TEXT:
....

If we didn’t want to or couldn’t vectorize the pow
function, we would have to write out the following (fairly simple) for
loop instead – in ADMB it would have no performance cost, it would just be slightly more code to read …
for (int i=1; i<=nobs; i++)
prob[i] = pow(1/(1+exp(-eta[i])),Exposure[i]);
In order to use the vectorized power function above, I have to define these functions in the TPL file; they’re scary looking, but you can ignore them (presumably at some future date these vectorized power functions will make their way into ADMB – in fact, they may already be in the most recent version, I haven’t checked …)
## n.b. CANNOT put the #include statement on a line by itself,
## must use \n !
extraStr <- "
GLOBALS_SECTION\n #include <df1b2fun.h>
dvar_vector pow(const dvar_vector& v1, const dvector& v2)// ***
{
RETURN_ARRAYS_INCREMENT();
dvar_vector tmp(v1.indexmin(),v1.indexmax());
for (int i=v1.indexmin();i<=v1.indexmax();i++)
{
tmp.elem(i)=pow(v1.elem(i),v2.elem(i)); // ***
}
RETURN_ARRAYS_DECREMENT();
return(tmp);
}
df1b2vector pow(df1b2vector const& _x,dvector const& v)
{
ADUNCONST(df1b2vector,x);
int mmin=v.indexmin();
int mmax=v.indexmax();
df1b2vector tmp;
tmp.noallocate(mmin,mmax);
for (int i=mmin;i<=mmax;i++) tmp(i)=pow(x(i),v(i));
return tmp;
}
"
writeLines(c(tplString,extraStr),"brant.tpl")
X <- model.matrix(~NestHeight,data=dat2S)
admbData <- with(dat2S,list(X=X,
Exposure=Exposure,Surv=Surv,nobs=nrow(dat2S)))
Test: compute NLL for starting parameters, compare with R solution
if (admb_ok) {
d1 <- do_admb("brant",data=admbData,
params=list(beta=c(1,1)),
run.opts=run.control(checkparam="write",checkdata="write"),
extra.args="-maxfn 0")

....

DATA SHOWN:

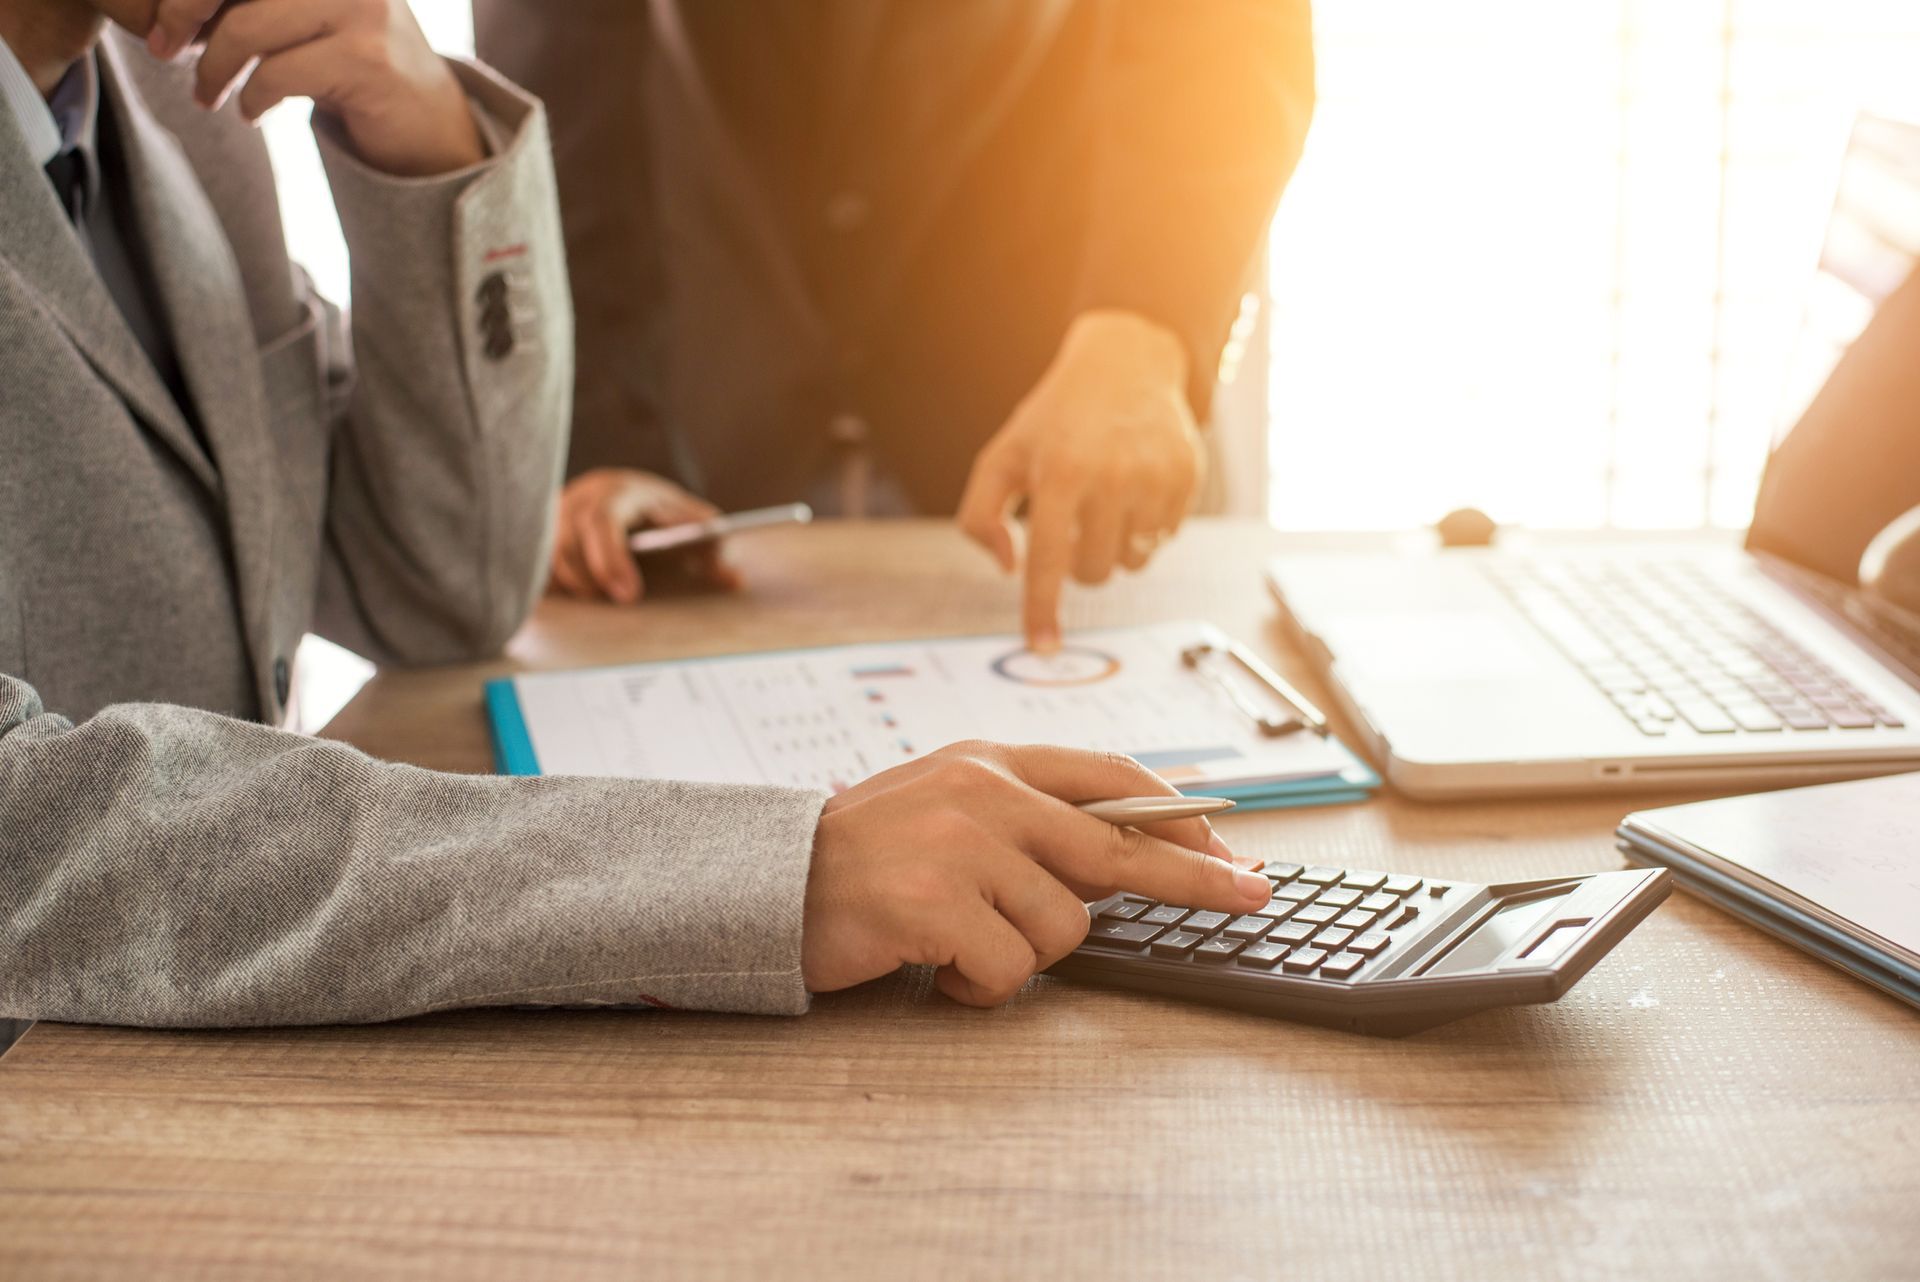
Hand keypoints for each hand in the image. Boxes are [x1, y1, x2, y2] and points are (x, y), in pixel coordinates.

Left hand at [147, 0, 484, 177]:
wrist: (427, 122)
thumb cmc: (346, 61)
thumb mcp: (296, 13)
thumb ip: (251, 0)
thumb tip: (171, 7)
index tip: (162, 21)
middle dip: (183, 12)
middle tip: (163, 49)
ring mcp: (362, 7)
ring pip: (248, 28)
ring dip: (214, 69)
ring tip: (207, 94)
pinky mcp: (369, 58)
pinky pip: (279, 75)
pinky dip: (252, 99)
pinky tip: (253, 112)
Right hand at [549, 468, 741, 604]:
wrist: (625, 494)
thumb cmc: (660, 513)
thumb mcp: (690, 521)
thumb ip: (712, 546)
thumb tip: (734, 578)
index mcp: (616, 491)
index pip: (602, 521)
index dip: (611, 560)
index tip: (629, 596)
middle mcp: (578, 500)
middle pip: (564, 541)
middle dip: (588, 579)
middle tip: (616, 606)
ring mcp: (552, 518)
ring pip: (545, 556)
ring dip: (570, 585)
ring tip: (598, 604)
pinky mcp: (539, 537)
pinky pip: (535, 566)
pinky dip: (551, 586)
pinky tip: (572, 604)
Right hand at [801, 742, 1270, 1006]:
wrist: (769, 881)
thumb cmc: (865, 856)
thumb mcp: (947, 808)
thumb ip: (1025, 822)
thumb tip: (1121, 862)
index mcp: (990, 762)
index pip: (1108, 778)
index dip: (1174, 813)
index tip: (1226, 840)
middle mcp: (983, 793)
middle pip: (1119, 845)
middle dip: (1197, 876)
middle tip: (1253, 893)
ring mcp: (961, 846)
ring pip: (1062, 926)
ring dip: (1021, 955)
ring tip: (961, 943)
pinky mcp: (936, 904)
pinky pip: (1008, 969)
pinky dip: (979, 986)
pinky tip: (936, 964)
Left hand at [958, 310, 1203, 651]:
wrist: (1124, 365)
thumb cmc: (1053, 421)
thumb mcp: (1002, 455)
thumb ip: (980, 514)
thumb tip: (1007, 567)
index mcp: (1060, 472)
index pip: (1046, 561)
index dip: (1042, 609)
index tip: (1041, 647)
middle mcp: (1113, 476)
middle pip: (1093, 572)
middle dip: (1078, 562)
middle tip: (1072, 525)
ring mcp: (1156, 477)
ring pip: (1133, 563)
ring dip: (1113, 548)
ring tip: (1105, 503)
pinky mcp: (1187, 478)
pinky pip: (1164, 541)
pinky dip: (1144, 529)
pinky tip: (1134, 490)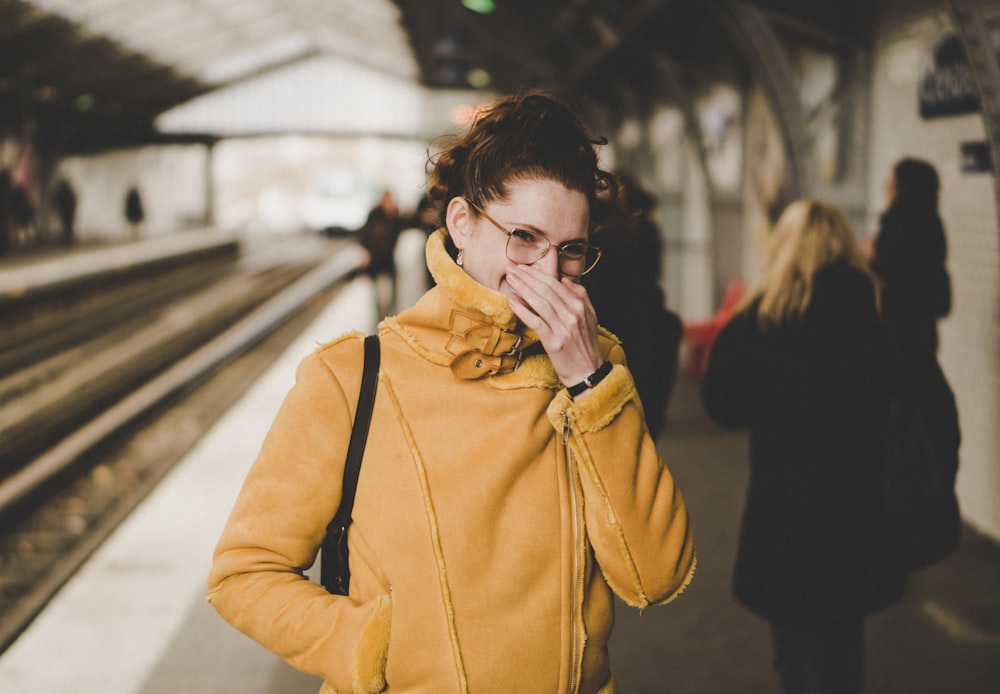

....

EXERCISE: In the text on vectorizing the pow function for ADMB, list every entry name in the list assigned to admbData.

ANSWER FOR THIS EXERCISE: X, Exposure, Surv, nobs